Another impressive aspect of this loudspeaker is its balanced tonality. It is very good at doing a lot of things well and doesn’t have any great weak links. The Silver 1 doesn’t obviously excel at any one particular aspect of the musical performance, instead preferring to relax into the music and let the listener enjoy it without drawing attention to itself on the way. Indeed I found it surprisingly convincing with large-scale classical orchestral music, such as a Deutsch Grammophon pressing of Beethoven’s Symphony No.6 (Berlin Philharmonic, Karajan) just as long as you ‘tune out’ the lack of low bass. I really enjoyed its wide soundstage, and how far it dropped back way behind my listening room’s real wall. I was also pleasantly surprised by its general clarity and transparency; it gave a surprisingly clear window on the musical world without ever sounding overly bright or forward.
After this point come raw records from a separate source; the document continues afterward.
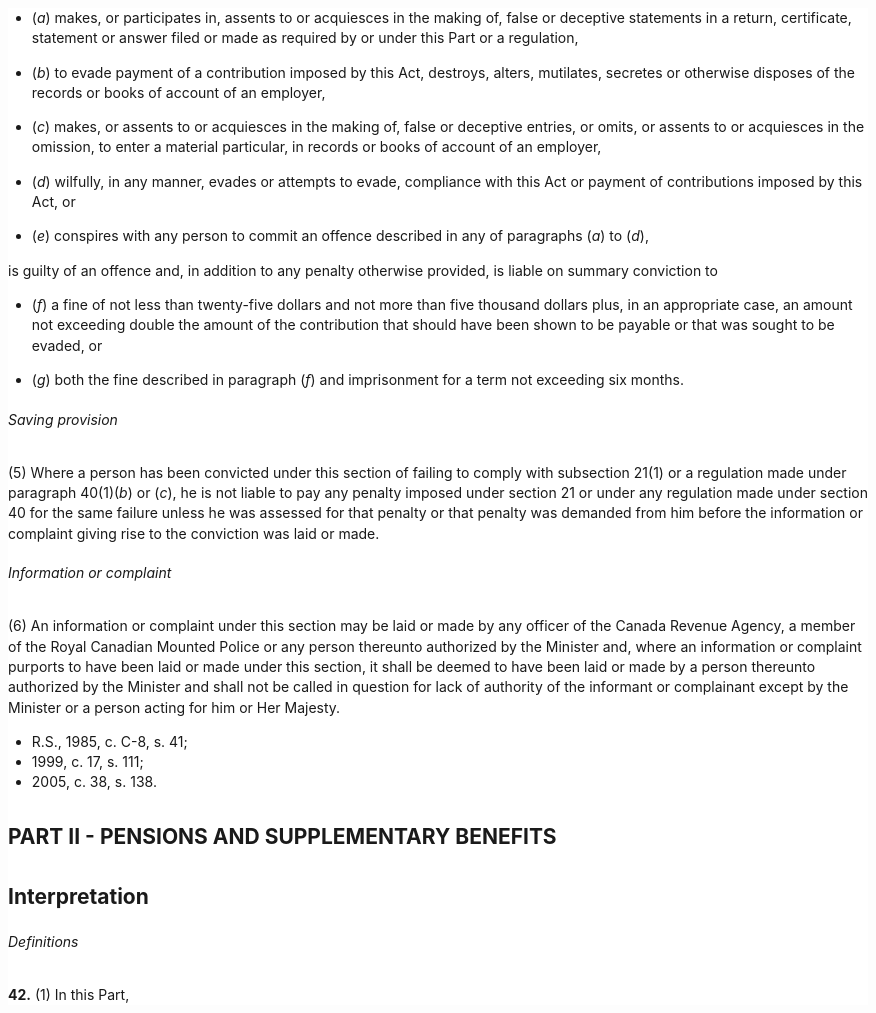  * (_a_) makes, or participates in, assents to or acquiesces in the making of, false or deceptive statements in a return, certificate, statement or answer filed or made as required by or under this Part or a regulation,

  * (_b_) to evade payment of a contribution imposed by this Act, destroys, alters, mutilates, secretes or otherwise disposes of the records or books of account of an employer,

  * (_c_) makes, or assents to or acquiesces in the making of, false or deceptive entries, or omits, or assents to or acquiesces in the omission, to enter a material particular, in records or books of account of an employer,

  * (_d_) wilfully, in any manner, evades or attempts to evade, compliance with this Act or payment of contributions imposed by this Act, or

  * (_e_) conspires with any person to commit an offence described in any of paragraphs (_a_) to (_d_),

is guilty of an offence and, in addition to any penalty otherwise provided, is liable on summary conviction to

  * (_f_) a fine of not less than twenty-five dollars and not more than five thousand dollars plus, in an appropriate case, an amount not exceeding double the amount of the contribution that should have been shown to be payable or that was sought to be evaded, or

  * (_g_) both the fine described in paragraph (_f_) and imprisonment for a term not exceeding six months.

###### Saving provision

(5) Where a person has been convicted under this section of failing to comply with subsection 21(1) or a regulation made under paragraph 40(1)(_b_) or (_c_), he is not liable to pay any penalty imposed under section 21 or under any regulation made under section 40 for the same failure unless he was assessed for that penalty or that penalty was demanded from him before the information or complaint giving rise to the conviction was laid or made.

###### Information or complaint

(6) An information or complaint under this section may be laid or made by any officer of the Canada Revenue Agency, a member of the Royal Canadian Mounted Police or any person thereunto authorized by the Minister and, where an information or complaint purports to have been laid or made under this section, it shall be deemed to have been laid or made by a person thereunto authorized by the Minister and shall not be called in question for lack of authority of the informant or complainant except by the Minister or a person acting for him or Her Majesty.

  * R.S., 1985, c. C-8, s. 41;
  * 1999, c. 17, s. 111;
  * 2005, c. 38, s. 138.

## PART II - PENSIONS AND SUPPLEMENTARY BENEFITS

## Interpretation

###### Definitions

**42.** (1) In this Part,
Of course the Silver cannot defy the laws of physics; like every good small loudspeaker it can only work its magic over a certain part of the frequency range, leaving the bottom octave to its fate. Still, it started to give meaningful bass from surprisingly low down; LFO’s Low Frequency Oscillation, which as the name suggests has vast tracts of synthesised sub-bass (the US version of this CD even had a sticker on it telling you not to play it loud!), didn’t sound as anaemic as expected. It will never give the low frequency extension you would expect from a floorstander, but people who buy this baby box will already know this and understand it. Indeed, they should love it for what it does so well, which is to sound powerful yet polished, taut and transparent, across a surprisingly wide bandwidth considering its diminutive dimensions.
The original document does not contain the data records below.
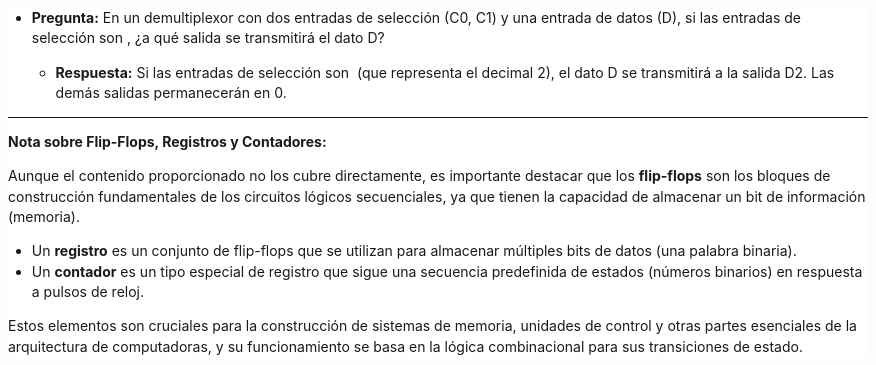     
- **Pregunta:** En un demultiplexor con dos entradas de selección (C0, C1) y una entrada de datos (D), si las entradas de selección son , ¿a qué salida se transmitirá el dato D?
    
    - **Respuesta:** Si las entradas de selección son  (que representa el decimal 2), el dato D se transmitirá a la salida D2. Las demás salidas permanecerán en 0.
    

---

**Nota sobre Flip-Flops, Registros y Contadores:**

Aunque el contenido proporcionado no los cubre directamente, es importante destacar que los **flip-flops** son los bloques de construcción fundamentales de los circuitos lógicos secuenciales, ya que tienen la capacidad de almacenar un bit de información (memoria).

- Un **registro** es un conjunto de flip-flops que se utilizan para almacenar múltiples bits de datos (una palabra binaria).
- Un **contador** es un tipo especial de registro que sigue una secuencia predefinida de estados (números binarios) en respuesta a pulsos de reloj.

Estos elementos son cruciales para la construcción de sistemas de memoria, unidades de control y otras partes esenciales de la arquitectura de computadoras, y su funcionamiento se basa en la lógica combinacional para sus transiciones de estado.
Monitor Audio has of late got into the groove of making excellent affordable small speakers. From the latest Radius 90 to the new Silver 1, they have the same fundamentally musically honest and enjoyable presentation. There are other, warmer and more euphonic designs around such as the Q Acoustics Concept 20 for example, but this £500 design delivers a bigger sound, less compression and more detail too. Overall then, it’s a super sounding little box and the beautiful finishes merely add extra icing to the cake. If you’re seeking something that’s small but perfectly formed, then look no further.